• **Task objective**:
The stretch from the line with "Darryl R. Wold, Commissioner" through the line with "On appeal, the" in the records below: write it out exactly, and nothing else.

☆ ☆ ☆ ☆

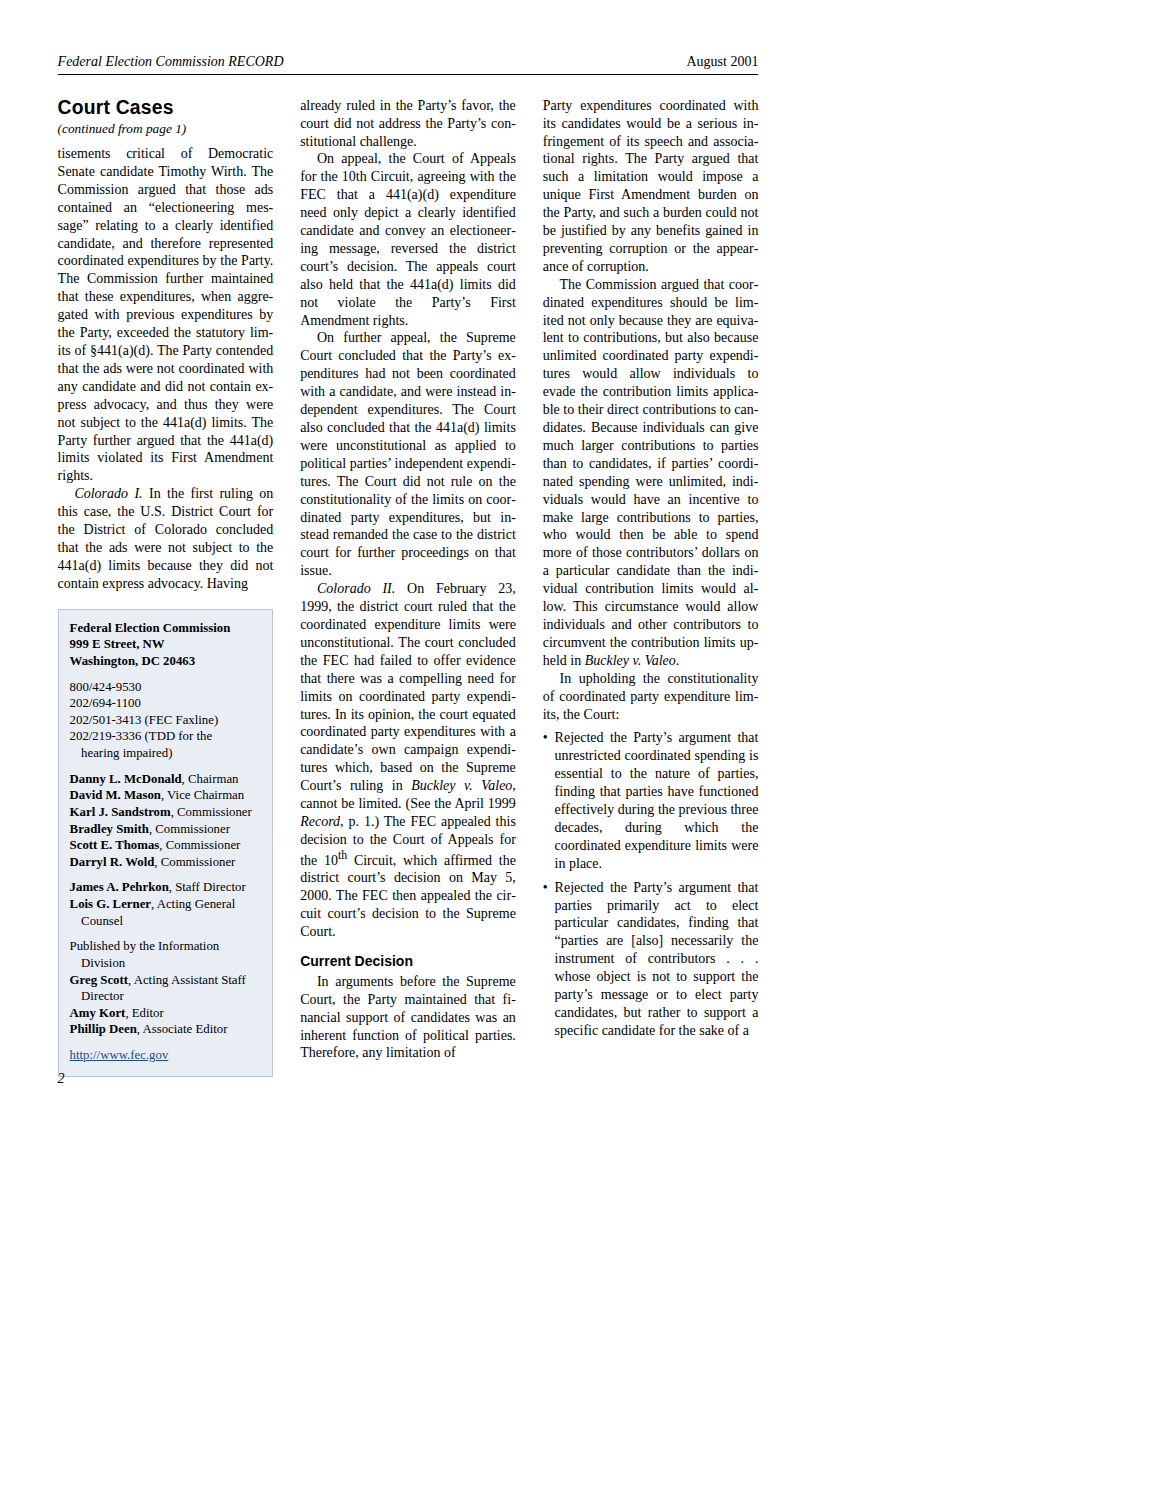Federal Election Commission RECORD
August 2001
Court Cases
(continued from page 1)
tisements critical of Democratic Senate candidate Timothy Wirth. The Commission argued that those ads contained an “electioneering message” relating to a clearly identified candidate, and therefore represented coordinated expenditures by the Party. The Commission further maintained that these expenditures, when aggregated with previous expenditures by the Party, exceeded the statutory limits of §441(a)(d). The Party contended that the ads were not coordinated with any candidate and did not contain express advocacy, and thus they were not subject to the 441a(d) limits. The Party further argued that the 441a(d) limits violated its First Amendment rights.
Colorado I. In the first ruling on this case, the U.S. District Court for the District of Colorado concluded that the ads were not subject to the 441a(d) limits because they did not contain express advocacy. Having
Federal Election Commission
999 E Street, NW
Washington, DC 20463
800/424-9530
202/694-1100
202/501-3413 (FEC Faxline)
202/219-3336 (TDD for the
hearing impaired)
Danny L. McDonald, Chairman
David M. Mason, Vice Chairman
Karl J. Sandstrom, Commissioner
Bradley Smith, Commissioner
Scott E. Thomas, Commissioner
Darryl R. Wold, Commissioner
James A. Pehrkon, Staff Director
Lois G. Lerner, Acting General
Counsel
Published by the Information
Division
Greg Scott, Acting Assistant Staff
Director
Amy Kort, Editor
Phillip Deen, Associate Editor
http://www.fec.gov
already ruled in the Party’s favor, the court did not address the Party’s constitutional challenge.
On appeal, the Court of Appeals for the 10th Circuit, agreeing with the FEC that a 441(a)(d) expenditure need only depict a clearly identified candidate and convey an electioneering message, reversed the district court’s decision. The appeals court also held that the 441a(d) limits did not violate the Party’s First Amendment rights.
On further appeal, the Supreme Court concluded that the Party’s expenditures had not been coordinated with a candidate, and were instead independent expenditures. The Court also concluded that the 441a(d) limits were unconstitutional as applied to political parties’ independent expenditures. The Court did not rule on the constitutionality of the limits on coordinated party expenditures, but instead remanded the case to the district court for further proceedings on that issue.
Colorado II. On February 23, 1999, the district court ruled that the coordinated expenditure limits were unconstitutional. The court concluded the FEC had failed to offer evidence that there was a compelling need for limits on coordinated party expenditures. In its opinion, the court equated coordinated party expenditures with a candidate’s own campaign expenditures which, based on the Supreme Court’s ruling in Buckley v. Valeo, cannot be limited. (See the April 1999 Record, p. 1.) The FEC appealed this decision to the Court of Appeals for the 10th Circuit, which affirmed the district court’s decision on May 5, 2000. The FEC then appealed the circuit court’s decision to the Supreme Court.
Current Decision
In arguments before the Supreme Court, the Party maintained that financial support of candidates was an inherent function of political parties. Therefore, any limitation of
Party expenditures coordinated with its candidates would be a serious infringement of its speech and associational rights. The Party argued that such a limitation would impose a unique First Amendment burden on the Party, and such a burden could not be justified by any benefits gained in preventing corruption or the appearance of corruption.
The Commission argued that coordinated expenditures should be limited not only because they are equivalent to contributions, but also because unlimited coordinated party expenditures would allow individuals to evade the contribution limits applicable to their direct contributions to candidates. Because individuals can give much larger contributions to parties than to candidates, if parties’ coordinated spending were unlimited, individuals would have an incentive to make large contributions to parties, who would then be able to spend more of those contributors’ dollars on a particular candidate than the individual contribution limits would allow. This circumstance would allow individuals and other contributors to circumvent the contribution limits upheld in Buckley v. Valeo.
In upholding the constitutionality of coordinated party expenditure limits, the Court:
Rejected the Party’s argument that unrestricted coordinated spending is essential to the nature of parties, finding that parties have functioned effectively during the previous three decades, during which the coordinated expenditure limits were in place.
Rejected the Party’s argument that parties primarily act to elect particular candidates, finding that “parties are [also] necessarily the instrument of contributors . . . whose object is not to support the party’s message or to elect party candidates, but rather to support a specific candidate for the sake of a
2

☆ ☆ ☆ ☆

• **Output**:
Darryl R. Wold, Commissioner
James A. Pehrkon, Staff Director
Lois G. Lerner, Acting General
Counsel
Published by the Information
Division
Greg Scott, Acting Assistant Staff
Director
Amy Kort, Editor
Phillip Deen, Associate Editor
http://www.fec.gov
already ruled in the Party’s favor, the court did not address the Party’s constitutional challenge.
On appeal, the Court of Appeals for the 10th Circuit, agreeing with the FEC that a 441(a)(d) expenditure need only depict a clearly identified candidate and convey an electioneering message, reversed the district court’s decision. The appeals court also held that the 441a(d) limits did not violate the Party’s First Amendment rights.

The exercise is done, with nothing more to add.